When we got to the outlet mall one of the first distractions we encountered was a small child running up to us. I used my body to put space between the child and Bo and Bo kept moving without a second look at the child. We then entered the store where I was making my return. Bo waited on cue at the doorway until I gave him the command to walk with me through it. He stayed in a close heel as I walked through the store to the check-out line. As I waited in line, he made the choice to go down. When we were called to the register, he went down between the counter and my feet. He stayed there until I cued him with my body to stand and walk with me. 

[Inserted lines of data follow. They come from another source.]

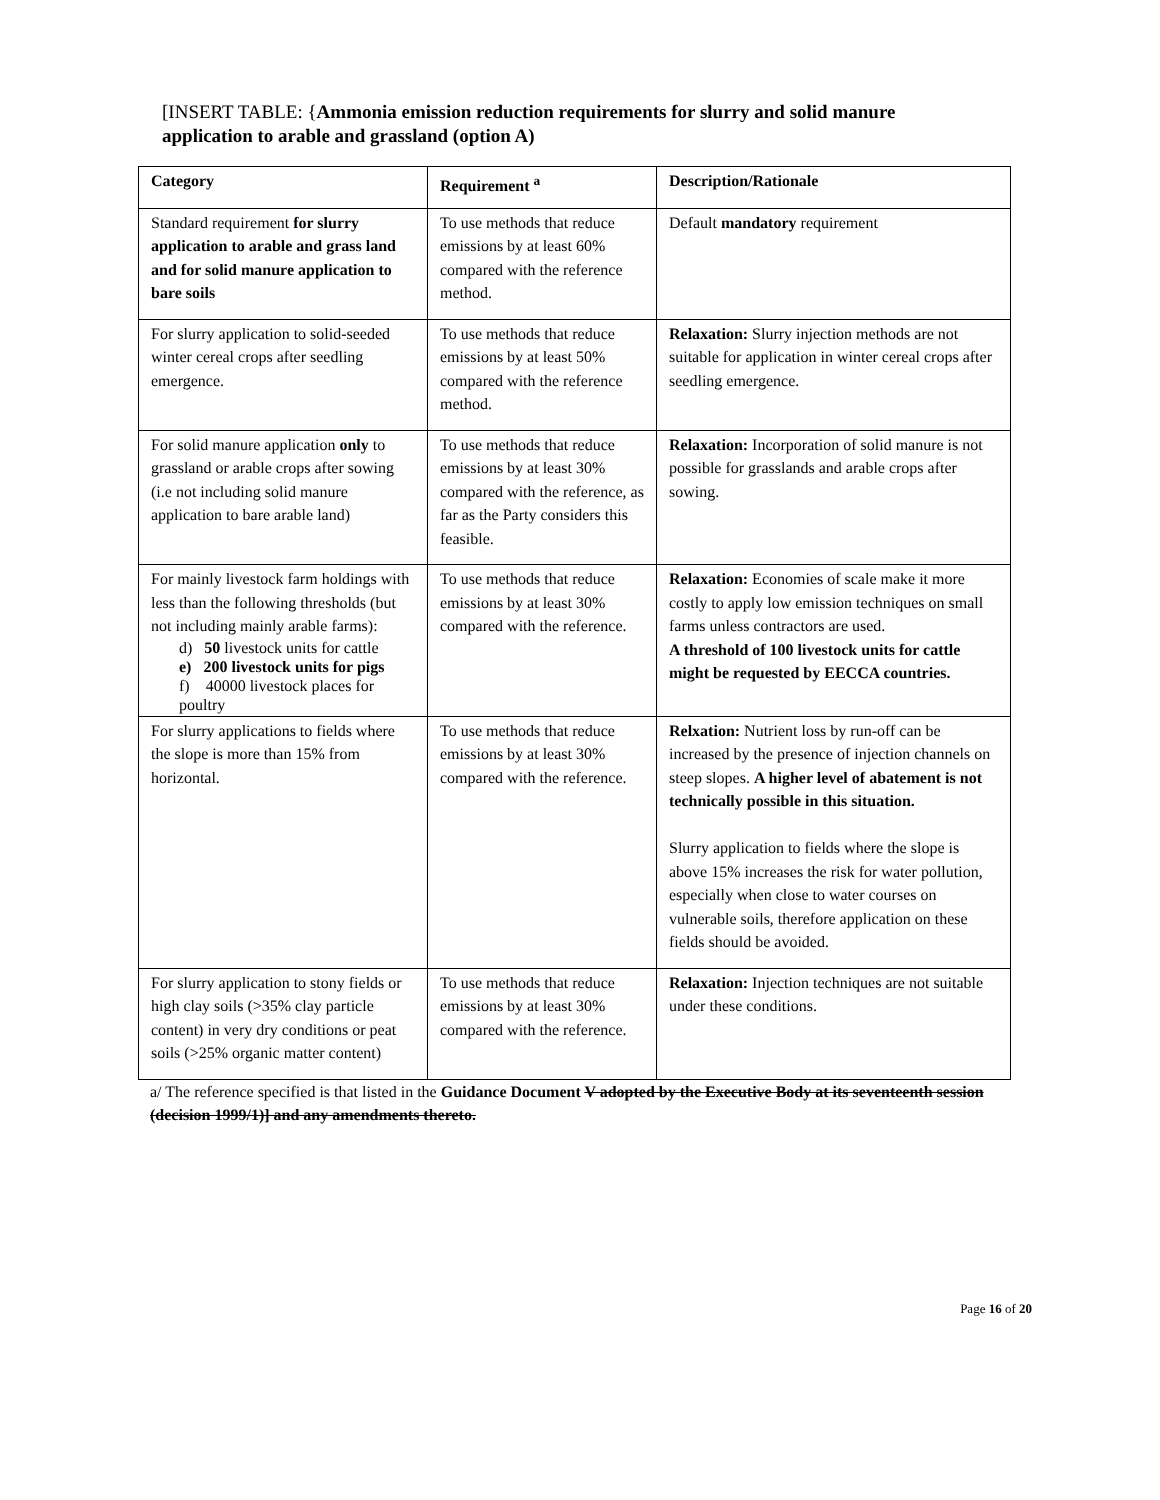[INSERT TABLE: {Ammonia emission reduction requirements for slurry and solid manure application to arable and grassland (option A)
| Category | Requirement <sup>a</sup> | Description/Rationale |
| --- | --- | --- |
| Standard requirement for slurry application to arable and grass land and for solid manure application to bare soils | To use methods that reduce emissions by at least 60% compared with the reference method. | Default mandatory requirement |
| For slurry application to solid-seeded winter cereal crops after seedling emergence. | To use methods that reduce emissions by at least 50% compared with the reference method. | Relaxation: Slurry injection methods are not suitable for application in winter cereal crops after seedling emergence. |
| For solid manure application only to grassland or arable crops after sowing (i.e not including solid manure application to bare arable land) | To use methods that reduce emissions by at least 30% compared with the reference, as far as the Party considers this feasible. | Relaxation: Incorporation of solid manure is not possible for grasslands and arable crops after sowing. |
| For mainly livestock farm holdings with less than the following thresholds (but not including mainly arable farms): d) 50 livestock units for cattle e) 200 livestock units for pigs f) 40000 livestock places for poultry | To use methods that reduce emissions by at least 30% compared with the reference. | Relaxation: Economies of scale make it more costly to apply low emission techniques on small farms unless contractors are used. A threshold of 100 livestock units for cattle might be requested by EECCA countries. |
| For slurry applications to fields where the slope is more than 15% from horizontal. | To use methods that reduce emissions by at least 30% compared with the reference. | Relxation: Nutrient loss by run-off can be increased by the presence of injection channels on steep slopes. A higher level of abatement is not technically possible in this situation. Slurry application to fields where the slope is above 15% increases the risk for water pollution, especially when close to water courses on vulnerable soils, therefore application on these fields should be avoided. |
| For slurry application to stony fields or high clay soils (>35% clay particle content) in very dry conditions or peat soils (>25% organic matter content) | To use methods that reduce emissions by at least 30% compared with the reference. | Relaxation: Injection techniques are not suitable under these conditions. |
a/ The reference specified is that listed in the Guidance Document V adopted by the Executive Body at its seventeenth session (decision 1999/1)] and any amendments thereto.
Page 16 of 20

We left the store and window shopped. We passed strollers, wheelchairs, a cleaning cart and even a large German Shepard who had his eyes locked on Bo. Despite these distractions Bo walked at my side with a loose leash and remained focused on me the entire time. I stopped and he stopped. I stopped and lingered and he stopped and sat at my side. I sat at a cafe table; he went under it and stayed down at my feet. I sat on a mall bench and he laid under it. We encountered a family with young children exiting a storefront and upon hearing my command to wait he stopped immediately -- allowing me to put space between them and us. (If the children were inclined to approach Bo, the space would provide me time to move away.) 

He worked calmly and with confidence the entire time we were out. When we returned to the movie theater to pick-up Austin, as we were waiting in the car, a woman getting out of her car began looking and talking to Bo through the car window. Bo just sat and looked at her with no angst or excitement -- just a calm observation. 

There is no question our pup is maturing and as exciting as it is to see him do the work we've been training him to do, it's also sad to see him grow up. Like Helen says, "They aren't puppies for long. The nipping and potty training and chewing will pass and they need training and guidance but in the end, you will miss the craziness."